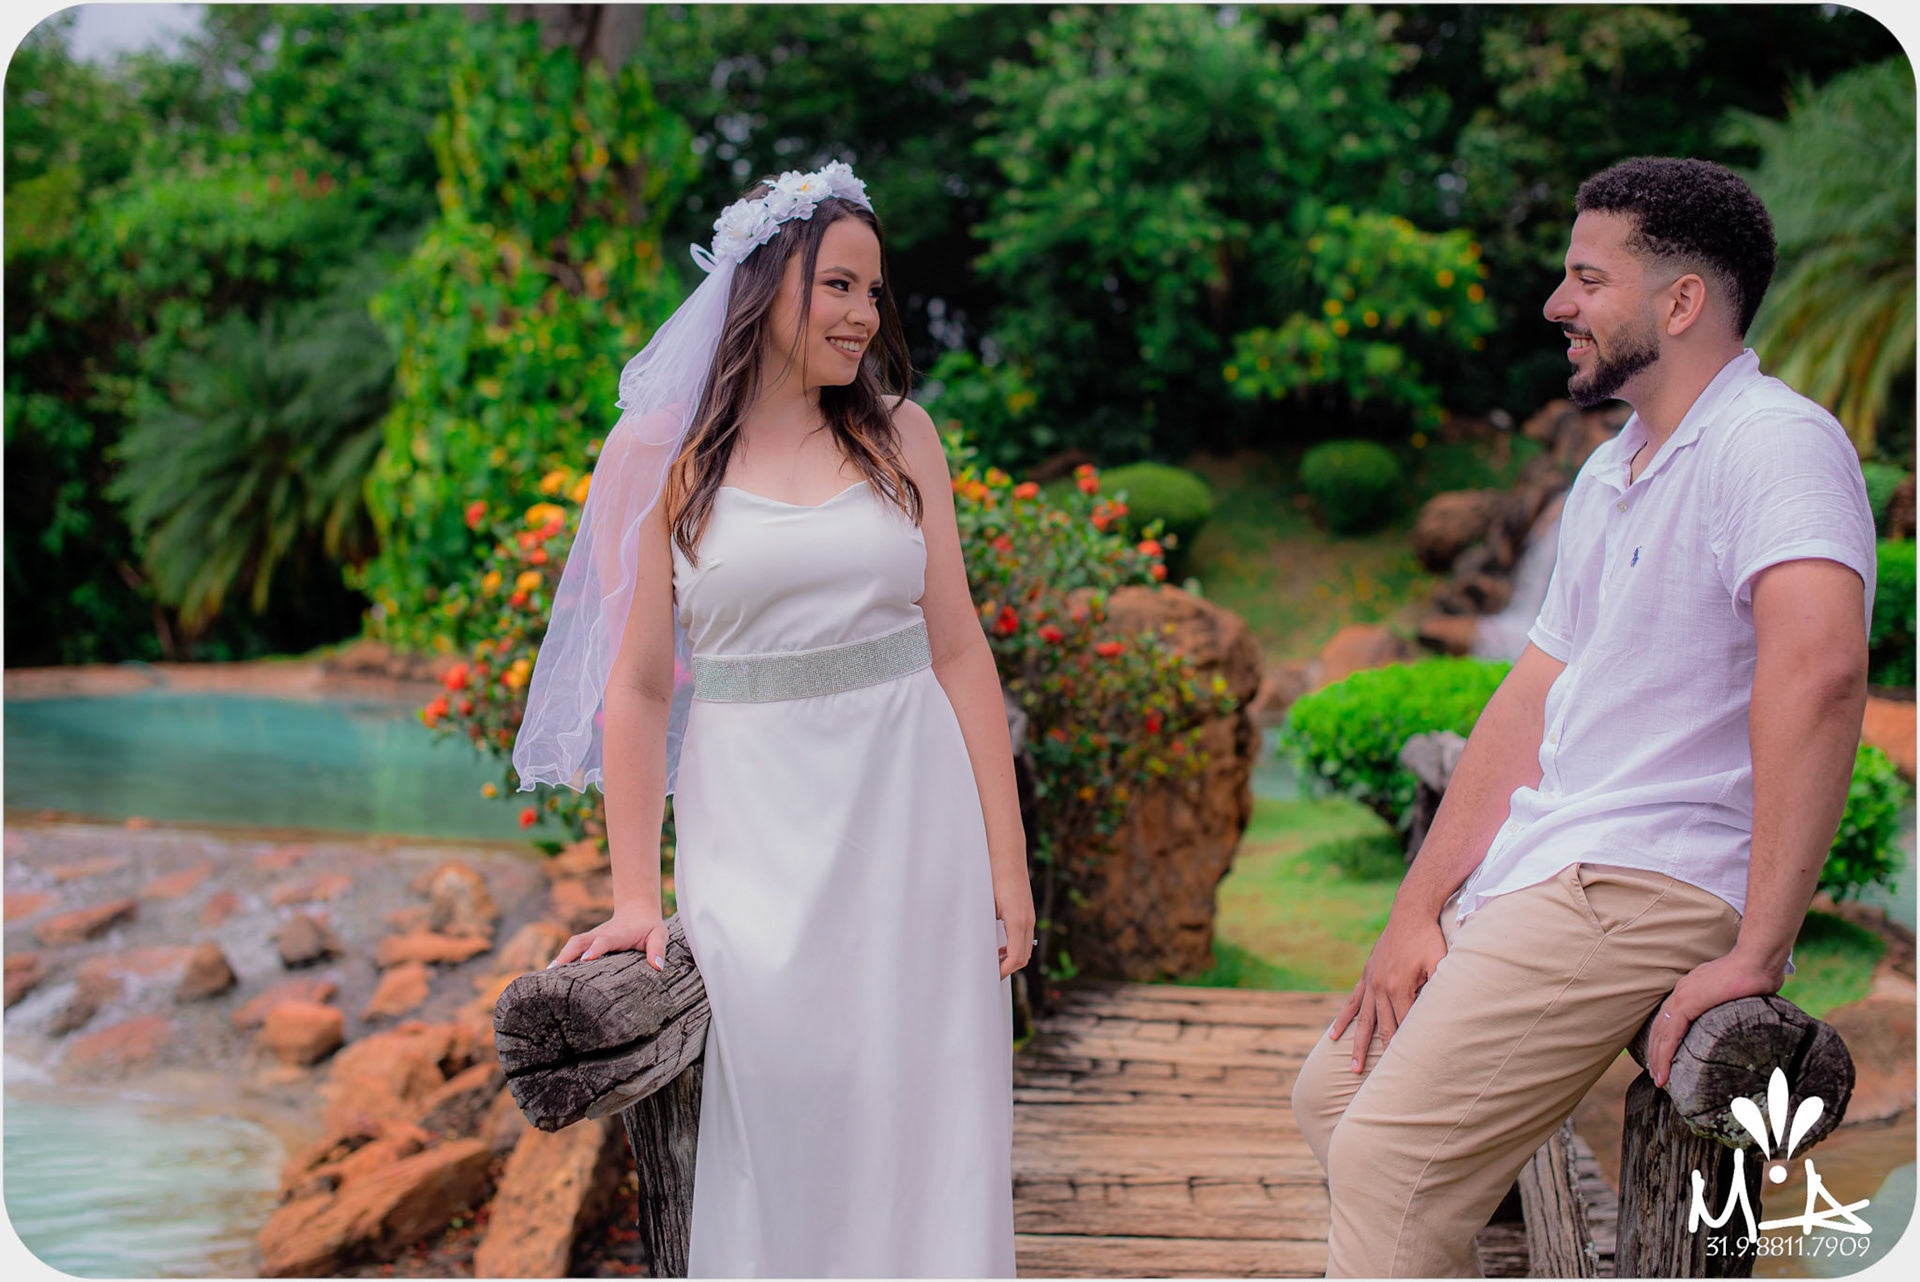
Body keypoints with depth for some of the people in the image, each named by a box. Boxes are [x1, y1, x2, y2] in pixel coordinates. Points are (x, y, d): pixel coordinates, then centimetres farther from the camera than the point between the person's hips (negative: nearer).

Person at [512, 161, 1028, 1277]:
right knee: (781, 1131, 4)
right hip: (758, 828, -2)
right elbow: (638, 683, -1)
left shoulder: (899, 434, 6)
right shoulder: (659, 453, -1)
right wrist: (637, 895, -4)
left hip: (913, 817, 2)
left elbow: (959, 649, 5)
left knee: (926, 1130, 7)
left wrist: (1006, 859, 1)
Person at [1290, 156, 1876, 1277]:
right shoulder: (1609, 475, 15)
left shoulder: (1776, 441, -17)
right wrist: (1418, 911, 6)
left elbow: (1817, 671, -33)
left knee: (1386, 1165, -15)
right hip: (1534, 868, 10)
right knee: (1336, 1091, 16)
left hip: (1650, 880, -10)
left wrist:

* TASK DESCRIPTION: Pull out each line from the entries above that contains the word "right". Uppercase and lowercase count as different, so match the case.

* OUTPUT OF THE TASK:
right knee: (781, 1131, 4)
right hip: (758, 828, -2)
right elbow: (638, 683, -1)
right shoulder: (659, 453, -1)
right wrist: (637, 895, -4)
right shoulder: (1609, 475, 15)
right wrist: (1418, 911, 6)
right hip: (1534, 868, 10)
right knee: (1336, 1091, 16)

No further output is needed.